Un émolument de CHF 500.-- est mis à la charge du recourant.
Bellinzone, le 8 juin 2022
Au nom de la Cour des plaintes du Tribunal pénal fédéral
Le président: La greffière:
Distribution
Indication des voies de recours Le recours contre une décision en matière d’entraide pénale internationale doit être déposé devant le Tribunal fédéral dans les 10 jours qui suivent la notification de l’expédition complète (art. 100 al. 1 et 2 let. b LTF). Les mémoires doivent être remis au plus tard le dernier jour du délai, soit au Tribunal fédéral soit, à l’attention de ce dernier, à La Poste Suisse ou à une représentation diplomatique ou consulaire suisse (art. 48 al. 1 LTF). En cas de transmission électronique, le moment déterminant pour l’observation d’un délai est celui où est établi l’accusé de réception qui confirme que la partie a accompli toutes les étapes nécessaires à la transmission (art. 48 al. 2 LTF).
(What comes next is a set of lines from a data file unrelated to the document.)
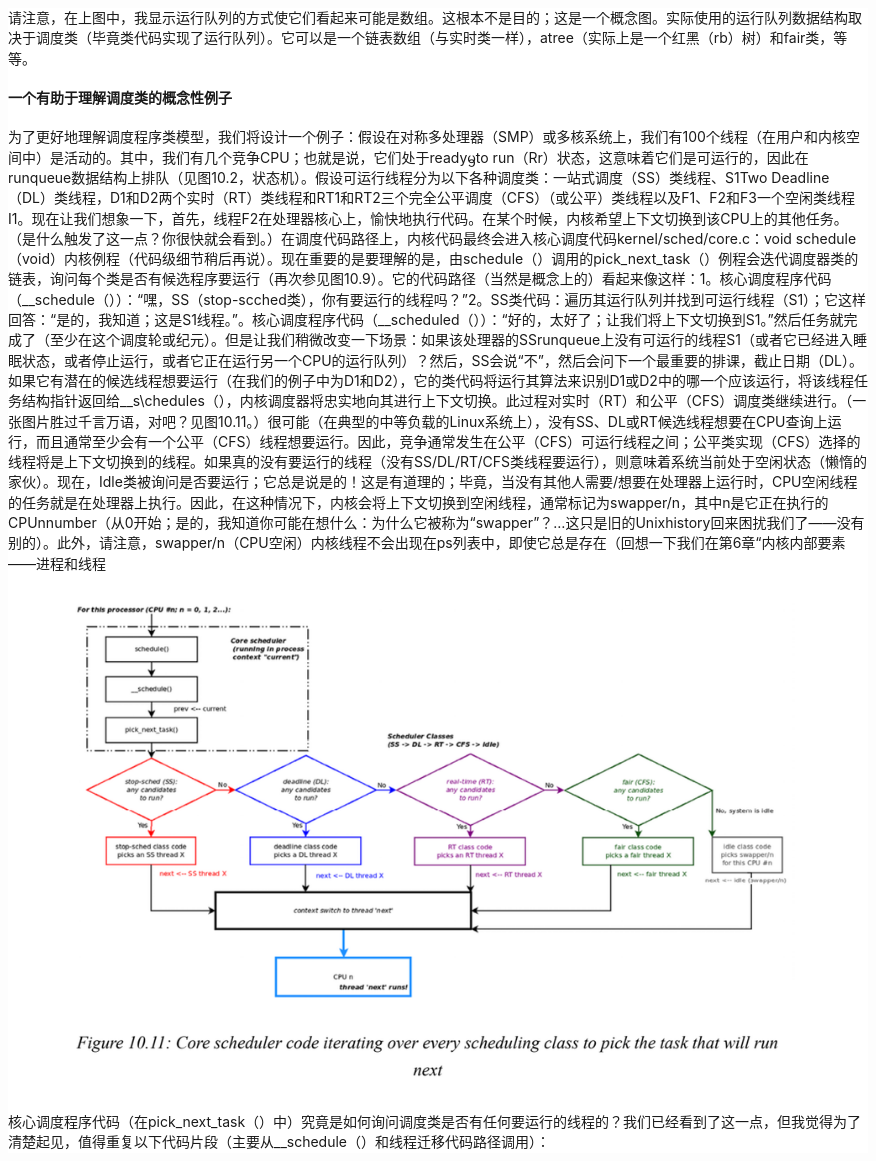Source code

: ​	请注意，在上图中，我显示运行队列的方式使它们看起来可能是数组。这根本不是目的；这是一个概念图。实际使用的运行队列数据结构取决于调度类（毕竟类代码实现了运行队列）。它可以是一个链表数组（与实时类一样），atree（实际上是一个红黑（rb）树）和fair类，等等。

#### 一个有助于理解调度类的概念性例子

​	为了更好地理解调度程序类模型，我们将设计一个例子：假设在对称多处理器（SMP）或多核系统上，我们有100个线程（在用户和内核空间中）是活动的。其中，我们有几个竞争CPU；也就是说，它们处于readyᦙto run（Rr）状态，这意味着它们是可运行的，因此在runqueue数据结构上排队（见图10.2，状态机）。假设可运行线程分为以下各种调度类：一站式调度（SS）类线程、S1Two Deadline（DL）类线程，D1和D2两个实时（RT）类线程和RT1和RT2三个完全公平调度（CFS）（或公平）类线程以及F1、F2和F3一个空闲类线程I1。现在让我们想象一下，首先，线程F2在处理器核心上，愉快地执行代码。在某个时候，内核希望上下文切换到该CPU上的其他任务。（是什么触发了这一点？你很快就会看到。）在调度代码路径上，内核代码最终会进入核心调度代码kernel/sched/core.c：void schedule（void）内核例程（代码级细节稍后再说）。现在重要的是要理解的是，由schedule（）调用的pick_next_task（）例程会迭代调度器类的链表，询问每个类是否有候选程序要运行（再次参见图10.9）。它的代码路径（当然是概念上的）看起来像这样：1。核心调度程序代码（\_\_schedule（））：“嘿，SS（stop-scched类），你有要运行的线程吗？”2。SS类代码：遍历其运行队列并找到可运行线程（S1）；它这样回答：“是的，我知道；这是S1线程。”。核心调度程序代码（__scheduled（））：“好的，太好了；让我们将上下文切换到S1。”然后任务就完成了（至少在这个调度轮或纪元）。但是让我们稍微改变一下场景：如果该处理器的SSrunqueue上没有可运行的线程S1（或者它已经进入睡眠状态，或者停止运行，或者它正在运行另一个CPU的运行队列）？然后，SS会说“不”，然后会问下一个最重要的排课，截止日期（DL）。如果它有潜在的候选线程想要运行（在我们的例子中为D1和D2），它的类代码将运行其算法来识别D1或D2中的哪一个应该运行，将该线程任务结构指针返回给\__s\chedules（），内核调度器将忠实地向其进行上下文切换。此过程对实时（RT）和公平（CFS）调度类继续进行。（一张图片胜过千言万语，对吧？见图10.11。）很可能（在典型的中等负载的Linux系统上），没有SS、DL或RT候选线程想要在CPU查询上运行，而且通常至少会有一个公平（CFS）线程想要运行。因此，竞争通常发生在公平（CFS）可运行线程之间；公平类实现（CFS）选择的线程将是上下文切换到的线程。如果真的没有要运行的线程（没有SS/DL/RT/CFS类线程要运行），则意味着系统当前处于空闲状态（懒惰的家伙）。现在，Idle类被询问是否要运行；它总是说是的！这是有道理的；毕竟，当没有其他人需要/想要在处理器上运行时，CPU空闲线程的任务就是在处理器上执行。因此，在这种情况下，内核会将上下文切换到空闲线程，通常标记为swapper/n，其中n是它正在执行的CPUnnumber（从0开始；是的，我知道你可能在想什么：为什么它被称为“swapper”？…这只是旧的Unixhistory回来困扰我们了——没有别的）。此外，请注意，swapper/n（CPU空闲）内核线程不会出现在ps列表中，即使它总是存在（回想一下我们在第6章“内核内部要素——进程和线程

![image-20240717072452058](./Linux学习之路4/image-20240717072452058.png)

核心调度程序代码（在pick_next_task（）中）究竟是如何询问调度类是否有任何要运行的线程的？我们已经看到了这一点，但我觉得为了清楚起见，值得重复以下代码片段（主要从\__schedule（）和线程迁移代码路径调用）：
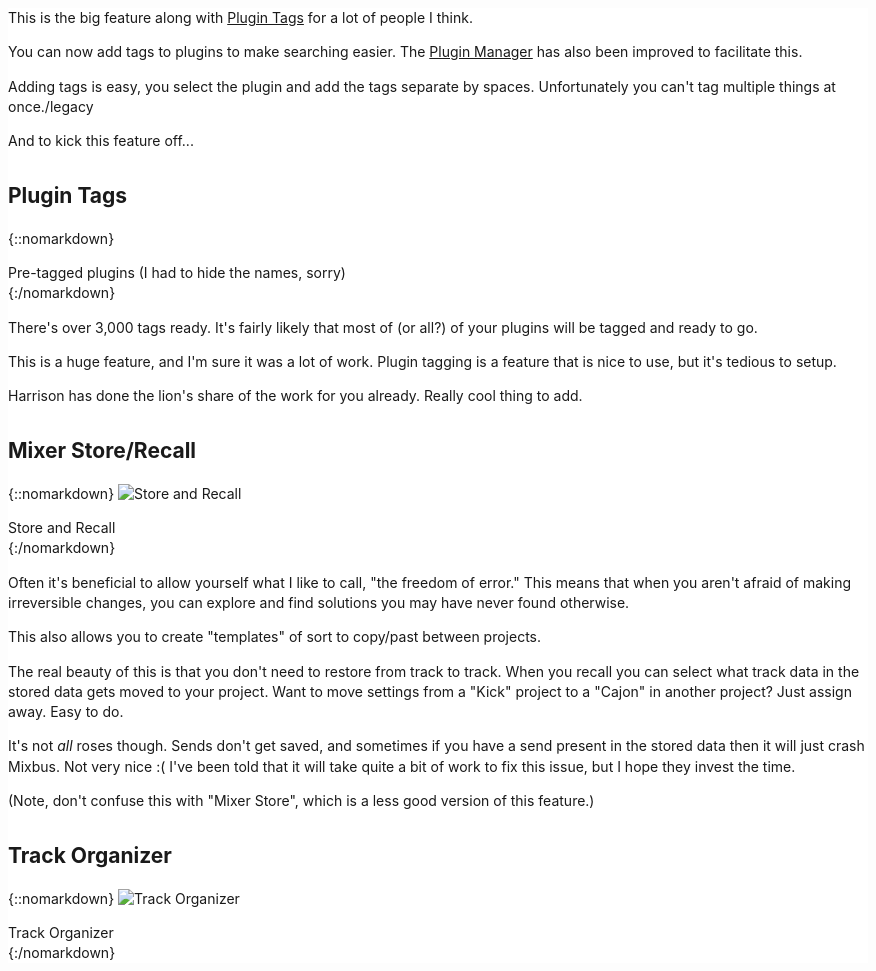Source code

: This is the big feature along with [Plugin Tags](#plugin-tags) for a lot of people I think.

You can now add tags to plugins to make searching easier. The [Plugin Manager](#plugin-manager) has also been improved to facilitate this.

Adding tags is easy, you select the plugin and add the tags separate by spaces. Unfortunately you can't tag multiple things at once./legacy

And to kick this feature off...

## Plugin Tags

{::nomarkdown}
<video autoplay loop muted class="gifvid">
<source src="/assets/Mixbus/mb5/Tags.mp4" type="video/mp4">
Your browser does not support the video tag.
</video>
<div class="video-caption">Pre-tagged plugins (I had to hide the names, sorry)</div>
{:/nomarkdown}

There's over 3,000 tags ready. It's fairly likely that most of (or all?) of your plugins will be tagged and ready to go.

This is a huge feature, and I'm sure it was a lot of work. Plugin tagging is a feature that is nice to use, but it's tedious to setup.

Harrison has done the lion's share of the work for you already. Really cool thing to add. 

## Mixer Store/Recall

{::nomarkdown}
<img src="/assets/Mixbus/mb5/StoreRecall.png" alt="Store and Recall">
<div class="image-caption">Store and Recall</div>
{:/nomarkdown}

Often it's beneficial to allow yourself what I like to call, "the freedom of error." This means that when you aren't afraid of making irreversible changes, you can explore and find solutions you may have never found otherwise.

This also allows you to create "templates" of sort to copy/past between projects.

The real beauty of this is that you don't need to restore from track to track. When you recall you can select what track data in the stored data gets moved to your project. Want to move settings from a "Kick" project to a "Cajon" in another project? Just assign away. Easy to do.

It's not _all_ roses though. Sends don't get saved, and sometimes if you have a send present in the stored data then it will just crash Mixbus. Not very nice :( I've been told that it will take quite a bit of work to fix this issue, but I hope they invest the time.

(Note, don't confuse this with "Mixer Store", which is a less good version of this feature.)

## Track Organizer

{::nomarkdown}
<img src="/assets/Mixbus/mb5/TrackOrganizer.png" alt="Track Organizer">
<div class="image-caption">Track Organizer</div>
{:/nomarkdown}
Le recours n’est recevable contre une décision rendue en matière d’entraide pénale internationale que s’il a pour objet une extradition, une saisie, le transfert d’objets ou de valeurs ou la transmission de renseignements concernant le domaine secret et s’il concerne un cas particulièrement important (art. 84 al. 1 LTF). Un cas est particulièrement important notamment lorsqu’il y a des raisons de supposer que la procédure à l’étranger viole des principes fondamentaux ou comporte d’autres vices graves (art. 84 al. 2 LTF).